Bien nourrir son chat 2 Min. 13/11/2025

Hund und Katze zusammenhalten: unsere Tipps

Meine persönliche Erfahrung: Liebe auf den ersten Blick, ein voller Erfolg

Vor etwas mehr als fünf Jahren, lange bevor ich Verhaltenstherapeutin wurde, lebte ich allein mit Moon, meiner damals 4-jährigen Katze. Moon hatte schon immer Neugier und Toleranz gegenüber den Hunden meiner Freunde gezeigt.

Als ich Yoda, einen zweijährigen jungen Tierheimhund, kennenlernte, war es eine echte Liebe auf den ersten Blick. Alles, was ich über ihn wusste, war, dass er Sofas mochte und „katzenfreundlich“ war.

Ohne besonderes Wissen zu der Zeit führte ich die beiden instinktiv zusammen: Ich ließ Yoda einfach herein, während Moon schlief. Zum Glück lief alles gut. Sie beobachteten sich, ignorierten sich und akzeptierten sich schließlich gegenseitig.

Doch im Rückblick und mit Jahren der Erfahrung merke ich heute, wie viel schwieriger dieses erste Treffen hätte sein können.

Was Sie vielleicht befürchten, und das ist normal

Vor einem Zusammenleben von Hund und Katze sind bestimmte Bedenken häufig und berechtigt:

  • Dass der Hund die Katze aus Instinkt oder falsch verstandenem Spiel verfolgt;
  • Dass die Katze den Hund kratzt, insbesondere an den Augen;
  • Dass ihre unterschiedliche Körpersprache zu Missverständnissen oder Spannungen führt.

Diese Bedenken verdienen es, gehört zu werden.
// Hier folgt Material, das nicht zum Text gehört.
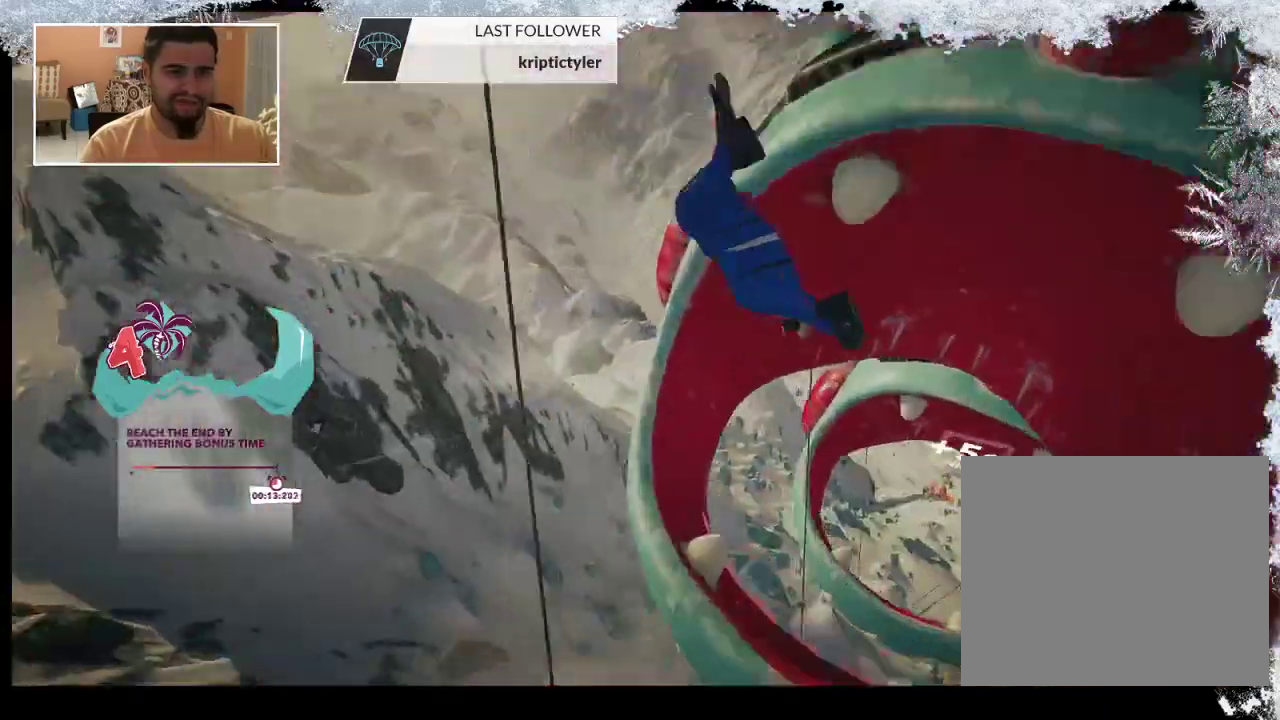
{"buttons": [], "left_stick": "right", "right_stick": "right", "events": [[367, "right_stick", "center"], [433, "right_stick", "right"]]}
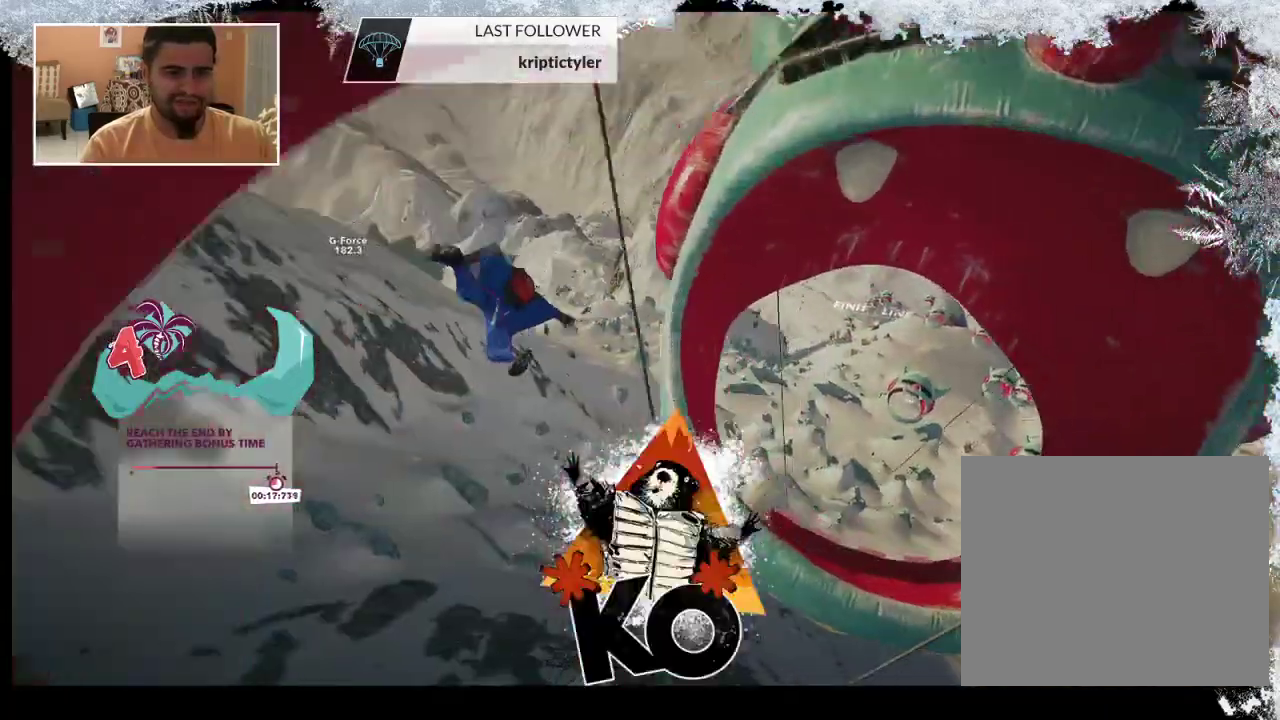
{"buttons": ["TRIANGLE"], "left_stick": "center", "right_stick": "center", "events": [[67, "right_stick", "center"], [100, "left_stick", "up-right"], [200, "left_stick", "center"], [267, "TRIANGLE", "down"]]}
Deshalb ist eine gute Vorbereitung unerlässlich, um von Anfang an ein entspanntes Klima zu schaffen.

Vor der Ankunft des neuen Tieres: den Boden bereiten

Ob Hund oder Katze, die Ankunft eines neuen Tieres ist immer eine wichtige Veränderung. Hier erfahren Sie, wie Sie dieses Zusammentreffen am besten antizipieren, um ein harmonisches Zusammenleben zwischen Hund und Katze zu gewährleisten.

Installieren Sie eine Trennwand

Wählen Sie ein „Babytor“ oder sogar ein Modell mit integrierter Katzenklappe. Es ermöglicht Ihren Tieren, sich zu beobachten und zu riechen, während jeder einen sicheren Bereich behält. Dies schafft einen ersten Gewöhnungsschritt ohne direkte Konfrontation.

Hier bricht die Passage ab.